The JLP’s manifesto is hinged on a 10-point recovery plan, which includes expanding the social safety net that will take in 10 per cent increase in cash grants under the Programme of Advancement Through Health and Education (PATH); building 70,000 affordable housing starts, of which 10,000 will be reserved for young people up to age 35; and the construction of six schools focusing on science and technology.

The party backed up its commitment to deliver on those promises by pointing to some of its achievements over the last four years, including the reduction in the unemployment rate to 7.2 per cent, fall in poverty, the abolition of the minimum business and asset taxes and training of thousands of youth in vocational areas.

One of the biggest promises of growing the economy by five per cent of gross domestic product was not achieved and speaking at a press conference on Friday, Finance Minister Dr Nigel Clarke appeared to back away from any such future promise.

In last Thursday’s finance debate, Clarke also said the party’s 2020 manifesto plans would cost around $30 billion, but gave little specifics on exactly how the additional funds will be raised.

Neither was there a similar outline from Mark Golding, the opposition spokesman on finance, who said his party’s plans would cost around $70 billion.

And with news from the Bank of Jamaica the day before the financial debate that the economy will contract by between seven and 10 per cent this fiscal year, critics have argued some of the plans may be unrealistic.

Nonetheless, Holness said with the work done nationally and in constituencies, “we believe the Jamaican people will renew the mandate of the Jamaica Labour Party and so the mood in the party is very, very positive”.

New ways of campaigning

Not only has COVID-19 forced changes to economic projections owing to a crushing blow to the tourism industry and mounting job losses, it has forced political parties to find new ways of campaigning.

Just weeks before the polls, both the JLP and the PNP suspended motorcades and any event that could lead to gatherings in breach of protocols such as physical distancing.

“We would have loved to be out there in the field interacting with our people,” Holness said about the changing nature of the campaign.

“I personally take great pleasure in meeting the electorate, responding to their concerns in person and learning what they want so that I know I am representing them exactly how they want to be represented.”

Holness said the party has had to adapt, but he’s satisfied progress in reaching voters was being made.
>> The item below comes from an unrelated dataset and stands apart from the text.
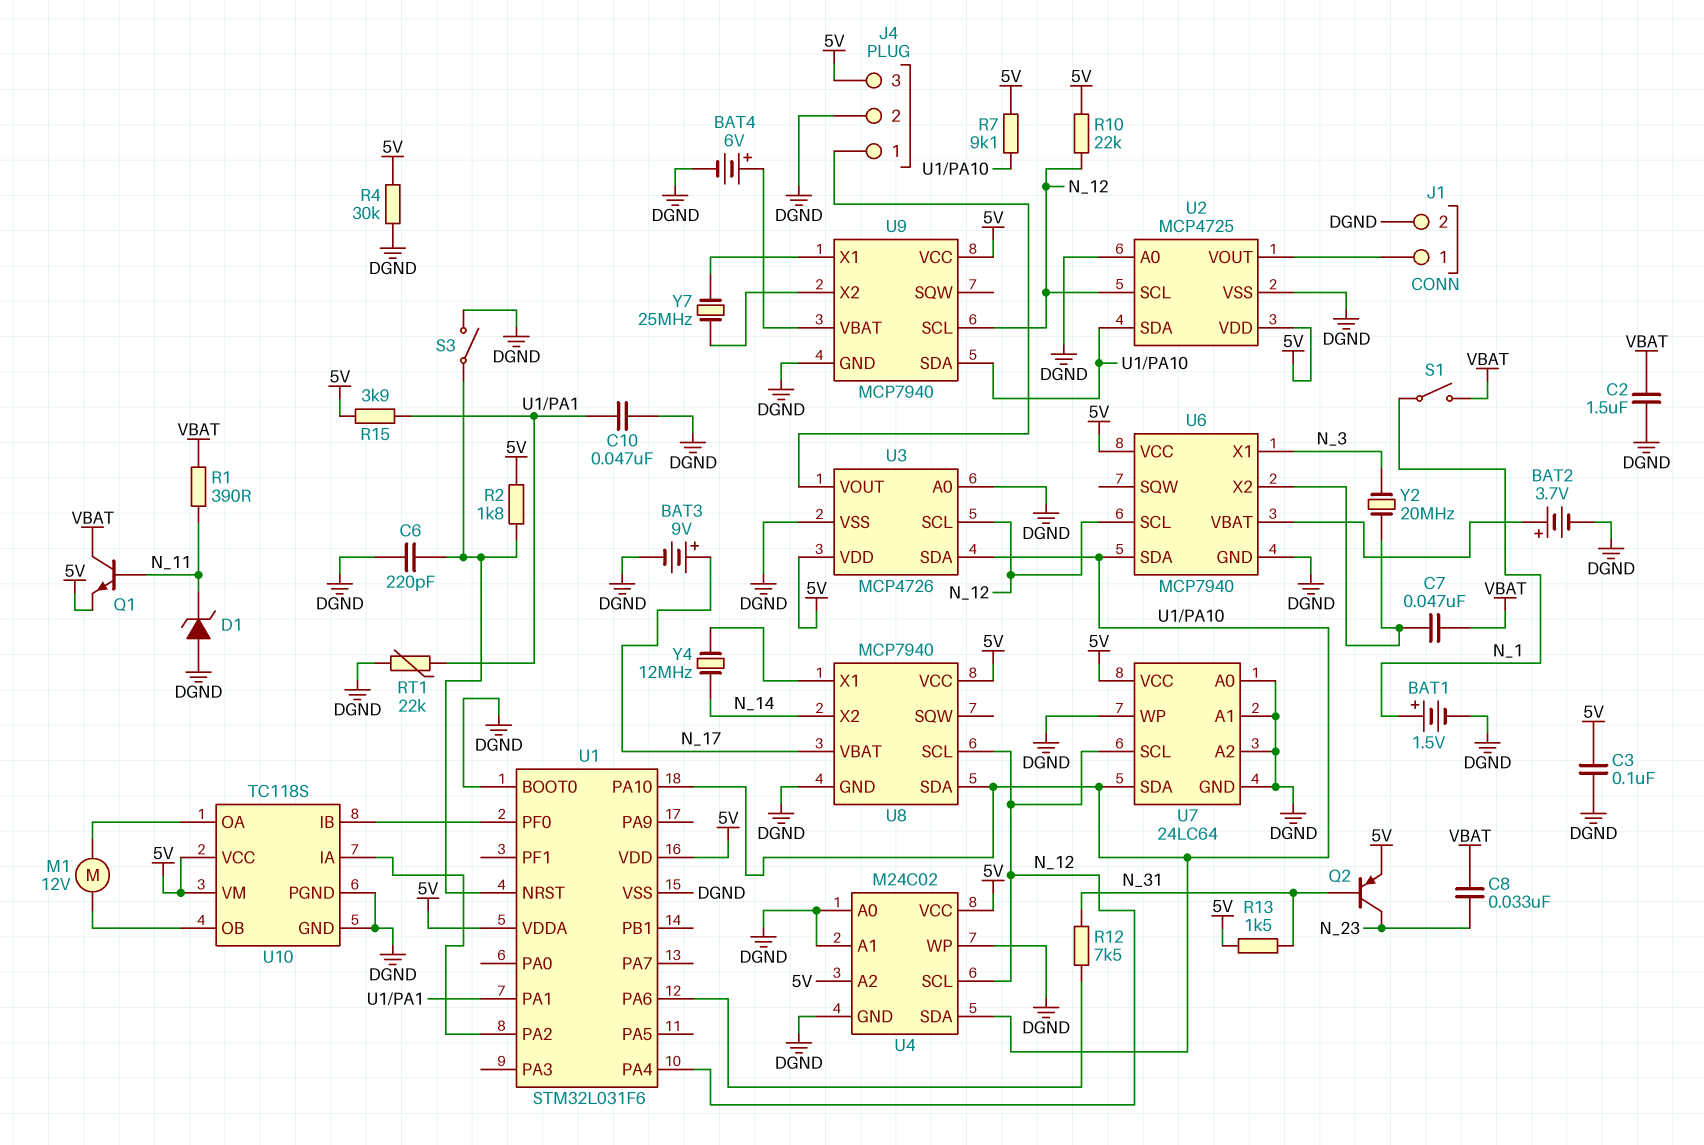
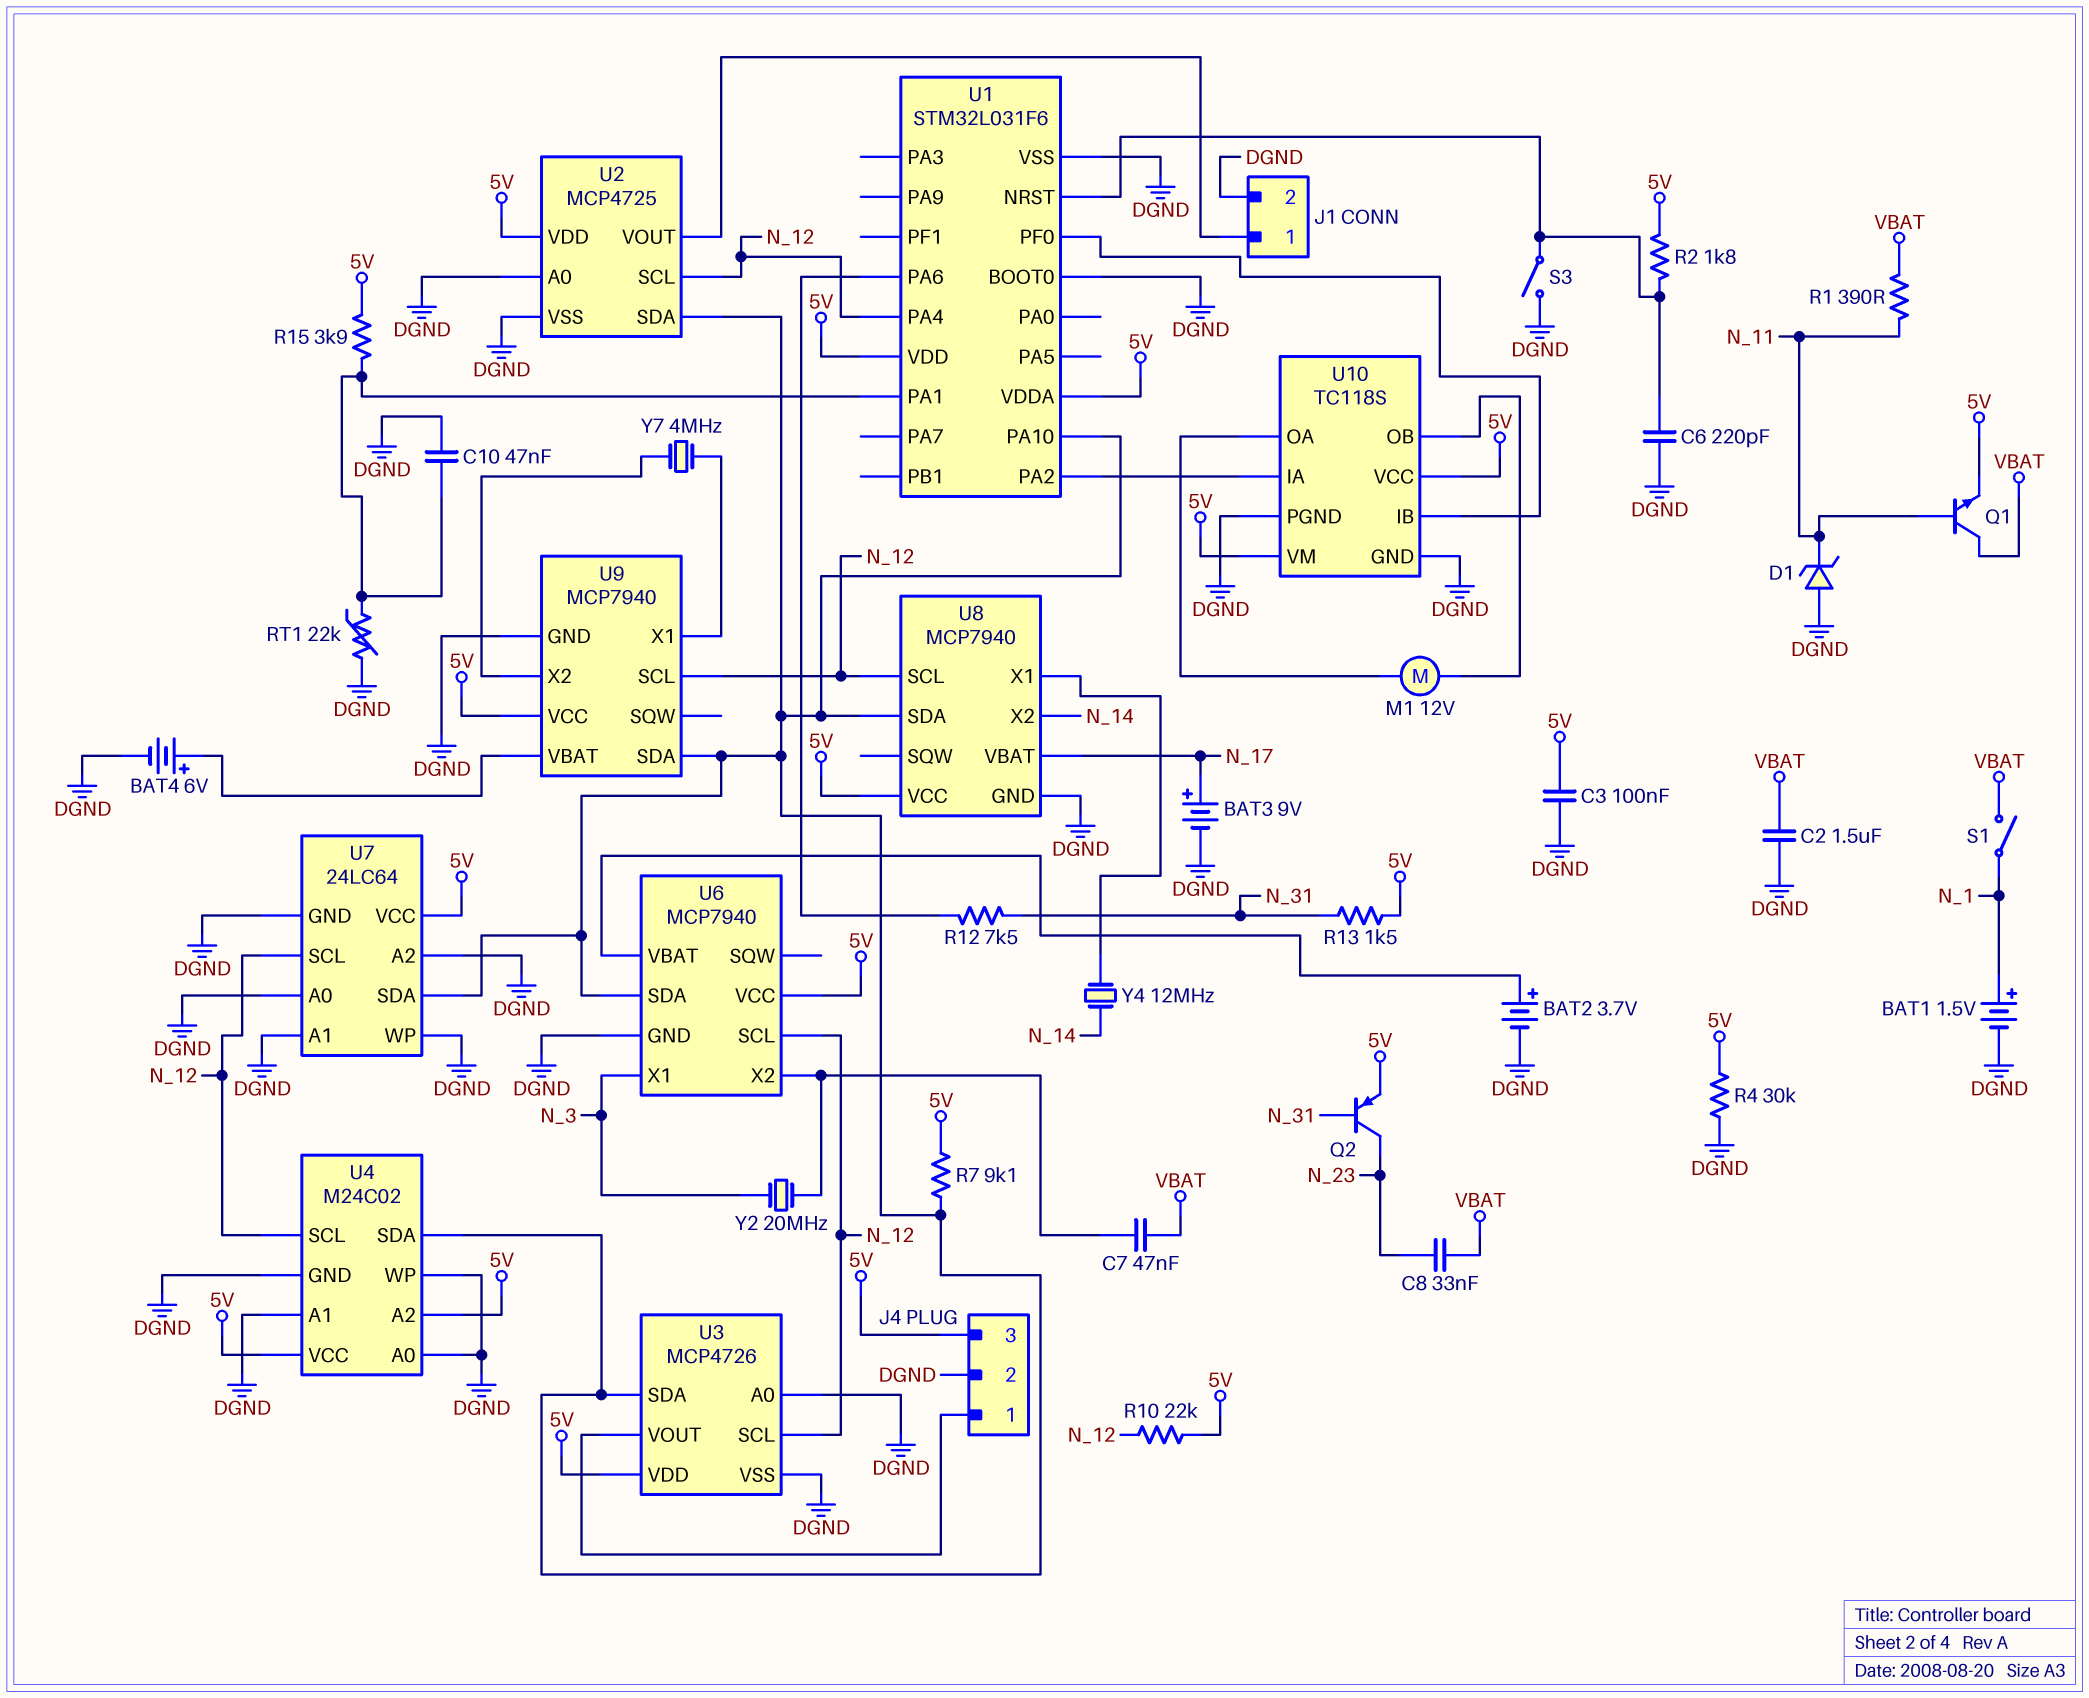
Y7: 25MHz (U9/X1, U9/X2) -> 4MHz (U9/X1, U9/X2)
“Our candidates have been on the ground and in the field and we know they are connecting with the people. We are working to ensure our constituents are safe and that our voters feel confident in going out and voting knowing that all the protocols are in place,” he told The Sunday Gleaner.

Although Holness made it clear from nomination day that he would not talk about the highly favourably poll results and seat counts, a senior official in the party told The Sunday Gleaner that the party is targeting between 37 and 42 seats – the latter would give the JLP a crucial two-thirds majority in the 63-seat House of Representatives.

The JLP is currently defending 34 constituencies to the PNP’s 29.